» **WHAT YOU SHOULD DO**
Copy word for word the passage of the dust collector discussion that begins at the words "I don't believe" and stops after "not repeat myself.".

» **READING TEXT**
• • • • •

Overall I think a poor filtering DC *is* worse than nothing, as it constantly stirs up the air and puts the fine (most damaging) particles back in the air.

If I were you I think I would use a good dust mask in the garage (and keep the doors open with an exhaust fan whenever possible), skip the DC (unless you can vent outside), and save for some type of cyclone system for your move to the basement.


----------



## crank49 (Apr 7, 2010)

The HF coupon for the 2 hp DC for $149 is in virtually every issue of Wood Magazine, Popular Woodworking and several other magazines every month. There is no reason to pay more.

I find the HF DC just fine with its 5 micron bag. That's collecting as much dust as your Shop Vac, unless you have the HEPA filter option on it. The Wynn cartridge is a worthwhile option for sure.

Another option, and better in my opinion, is a shop air filter, either homemade or purchased. These units make virtually no noise and can run all the time you are in the shop and the 1/6 to 1/3 hp fan will not break the bank. The Dust Collector would drive you nuts running all the time, Not to mention the boost to your electric bill.


----------



## woodforge (Aug 16, 2012)

There is this misconception that using an air filter in the shop is going to help with dust collection and protect your lungs. The bottom line is to capture the dust AND particulates as close to the source as possible. Anything in the sub-5 micron level could take hours to settle and "stirring up" the air with a cleaner doesn't let those particles settle, rather will keep them in the air. Unless you are planning on keeping your head near the output of the air filter, you will not see the benefit. I made a filter with all the top of line filters and my old 4-speed furnace fan. It seemed to work for a short time but when the filters start to get full, air flow is significantly decreased. I am considering taking it out and filling the space with drawers which will keep the dust off my better tools better than any air cleaner.

Like I said before, use the mask for now and save for a cyclone when you move…

I don't believe in using a DC and air filter and wouldn't spend a dime on one. I think eventually, you will find the dam thing.


----------



## crank49 (Apr 7, 2010)

The key is correct design of a filter. Commercial wood processing shops very often incorporate filters to improve the air quality for the workers. True the fine dust will not settle if it is stirred up. That's why the filter should have capacity to filter all the air in the space up to 6 times an hour.

I am an engineer and have designed pollution control equipment and systems for 40 years.
I gave you my opinion earlier so I will not repeat myself.

Cyclones, by the way, can be way less efficient than the 5 micron bag filters if they are not properly designed as well.


----------



## HorizontalMike (Jun 3, 2010)

I have now seen the comment of something to the effect of "A poor DC filter is worse than none IMO" a number of times now. Please consider the following from a "good" filter company. Even a "good" filter company(Wynn in this case), fully admits that filters actually NEED a break-in time to develop better filtering. This is because all filters do accumulate/cake with use, and it is advantageous that this process occurs. What this means is that even a 5.0micron filter will filter better than 5.0microns after sufficient break-in. In other words, do not under rate that stock filter bag on your cheap HF DC unit, because it gets better and better at filtering over time.

• • • • •

» **Saved entries**
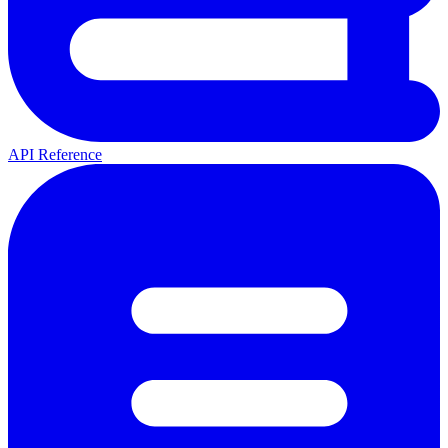
API Reference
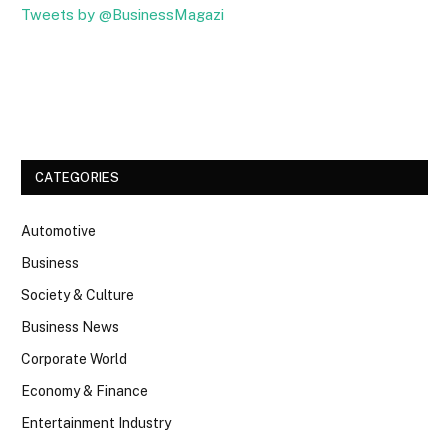
Tweets by @BusinessMagazi
Facebook
Twitter
CATEGORIES
Automotive
Business
Society & Culture
Business News
Corporate World
Economy & Finance
Entertainment Industry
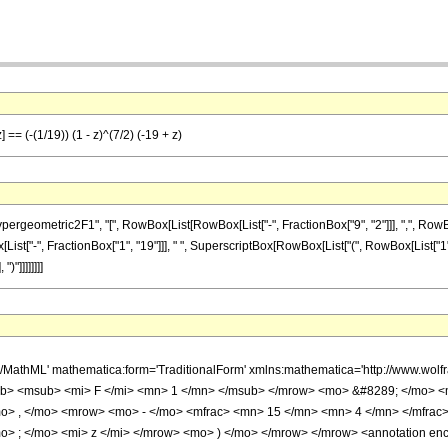
 == (-(1/19)) (1 - z)^(7/2) (-19 + z)
ometric2F1", "[", RowBox[List[RowBox[List["-", FractionBox["9", "2"]]], ",", RowBox[Li
[List["-", FractionBox["1", "19"]]], " ", SuperscriptBox[RowBox[List["(", RowBox[List["1", "-"
)"]]]]]]]]
h/MathML' mathematica:form='TraditionalForm' xmlns:mathematica='http://www.
b> <msub> <mi> F </mi> <mn> 1 </mn> </msub> </mrow> <mo> &#8289; </mo> 
o> , </mo> <mrow> <mo> - </mo> <mfrac> <mn> 15 </mn> <mn> 4 </mn> </mfrac
> ; </mo> <mi> z </mi> </mrow> <mo> ) </mo> </mrow> </mrow> <annotation en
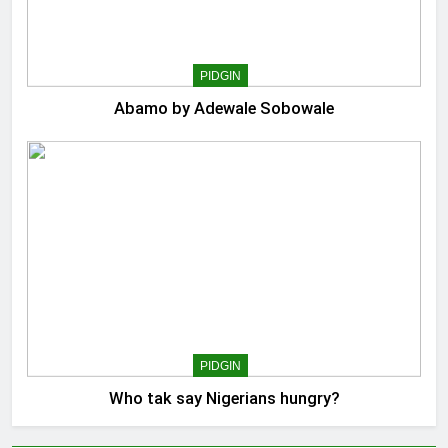
PIDGIN
Abamo by Adewale Sobowale
PIDGIN
Who tak say Nigerians hungry?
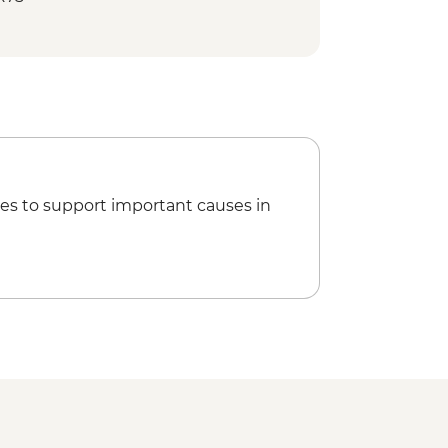
es to support important causes in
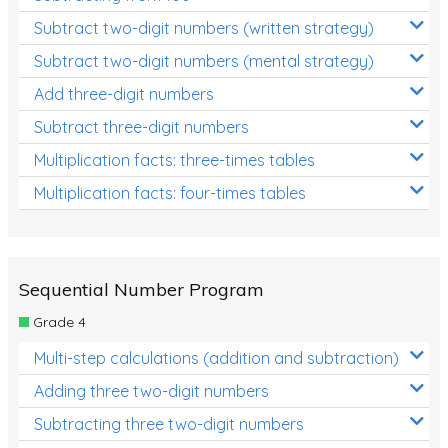
Subtract two-digit numbers (written strategy)
Subtract two-digit numbers (mental strategy)
Add three-digit numbers
Subtract three-digit numbers
Multiplication facts: three-times tables
Multiplication facts: four-times tables
Sequential Number Program
Grade 4
Multi-step calculations (addition and subtraction)
Adding three two-digit numbers
Subtracting three two-digit numbers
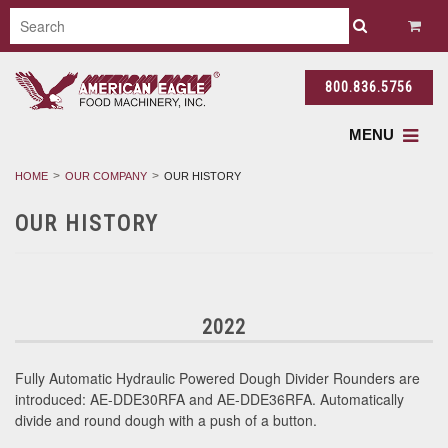
800.836.5756
MENU
HOME
OUR COMPANY
OUR HISTORY
OUR HISTORY
2022
Fully Automatic Hydraulic Powered Dough Divider Rounders are
introduced: AE-DDE30RFA and AE-DDE36RFA. Automatically
divide and round dough with a push of a button.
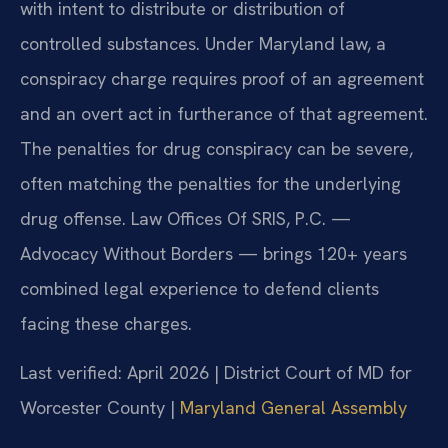
with intent to distribute or distribution of
controlled substances. Under Maryland law, a
conspiracy charge requires proof of an agreement
and an overt act in furtherance of that agreement.
The penalties for drug conspiracy can be severe,
often matching the penalties for the underlying
drug offense. Law Offices Of SRIS, P.C. —
Advocacy Without Borders — brings 120+ years
combined legal experience to defend clients
facing these charges.
Last verified: April 2026 | District Court of MD for
Worcester County |
Maryland General Assembly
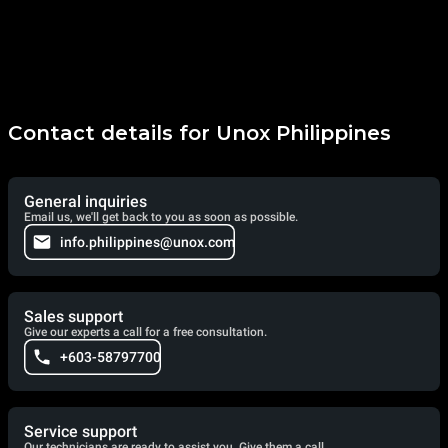
Contact details for Unox Philippines
General inquiries
Email us, we'll get back to you as soon as possible.
info.philippines@unox.com
Sales support
Give our experts a call for a free consultation.
+603-58797700
Service support
Our technicians are ready to assist you. Give them a call.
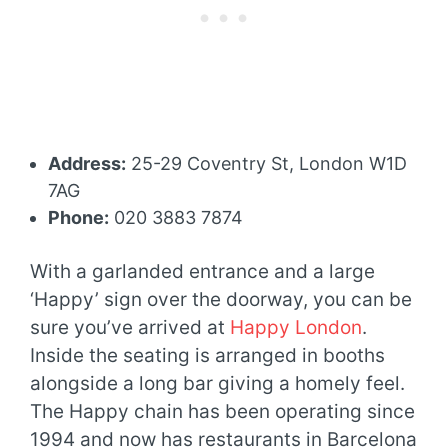
Address:
25-29 Coventry St, London W1D
7AG
Phone:
020 3883 7874
With a garlanded entrance and a large
‘Happy’ sign over the doorway, you can be
sure you’ve arrived at
Happy London
.
Inside the seating is arranged in booths
alongside a long bar giving a homely feel.
The Happy chain has been operating since
1994 and now has restaurants in Barcelona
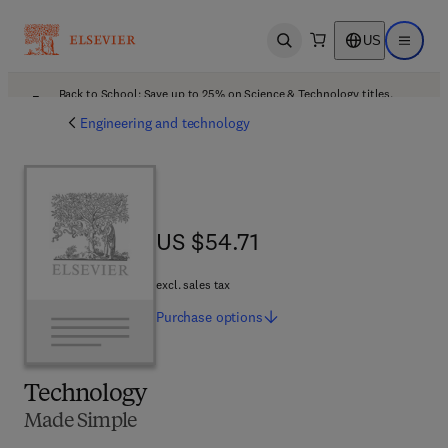
US
Open search
Open ma
Back to School: Save up to 25% on Science & Technology titles.
Offer details
Engineering and technology
US $54.71
US $54.71
excl. sales tax
Purchase
options
Technology
Made Simple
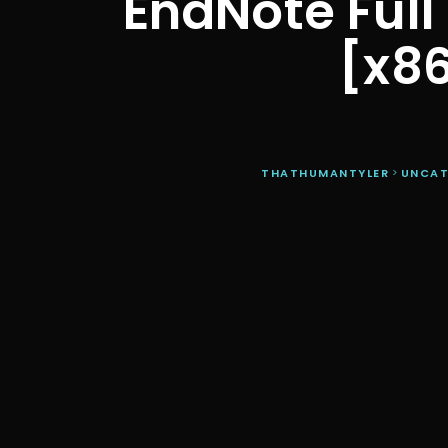
EndNote Full 
[x8
THATHUMANTYLER
>
UNCAT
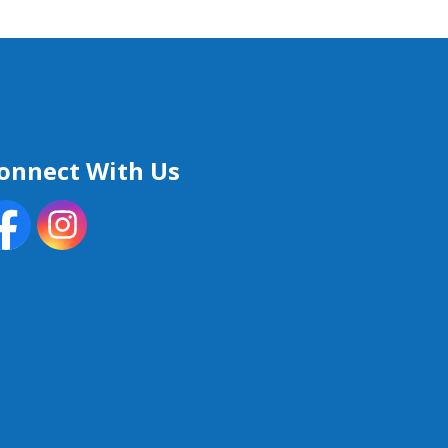
onnect With Us
acebook
Instagram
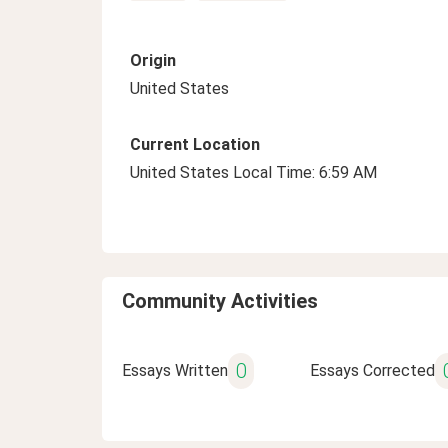
Origin
United States
Current Location
United States Local Time: 6:59 AM
Community Activities
0
Essays Written
Essays Corrected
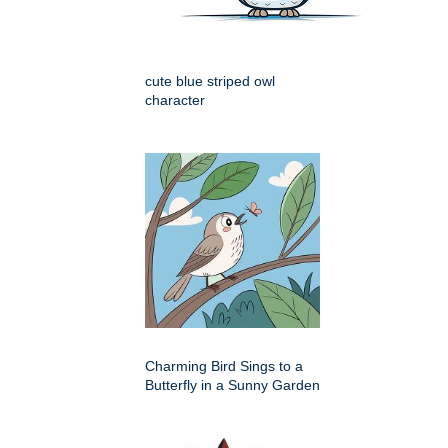
cute blue striped owl
character
Charming Bird Sings to a
Butterfly in a Sunny Garden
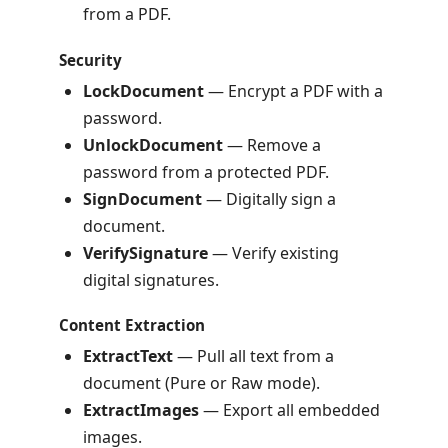
from a PDF.
Security
LockDocument
— Encrypt a PDF with a
password.
UnlockDocument
— Remove a
password from a protected PDF.
SignDocument
— Digitally sign a
document.
VerifySignature
— Verify existing
digital signatures.
Content Extraction
ExtractText
— Pull all text from a
document (Pure or Raw mode).
ExtractImages
— Export all embedded
images.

• • • • •

» **COMPLETED EXERCISE**
I don't believe in using a DC and air filter and wouldn't spend a dime on one. I think eventually, you will find the dam thing.


----------



## crank49 (Apr 7, 2010)

The key is correct design of a filter. Commercial wood processing shops very often incorporate filters to improve the air quality for the workers. True the fine dust will not settle if it is stirred up. That's why the filter should have capacity to filter all the air in the space up to 6 times an hour.

I am an engineer and have designed pollution control equipment and systems for 40 years.
I gave you my opinion earlier so I will not repeat myself.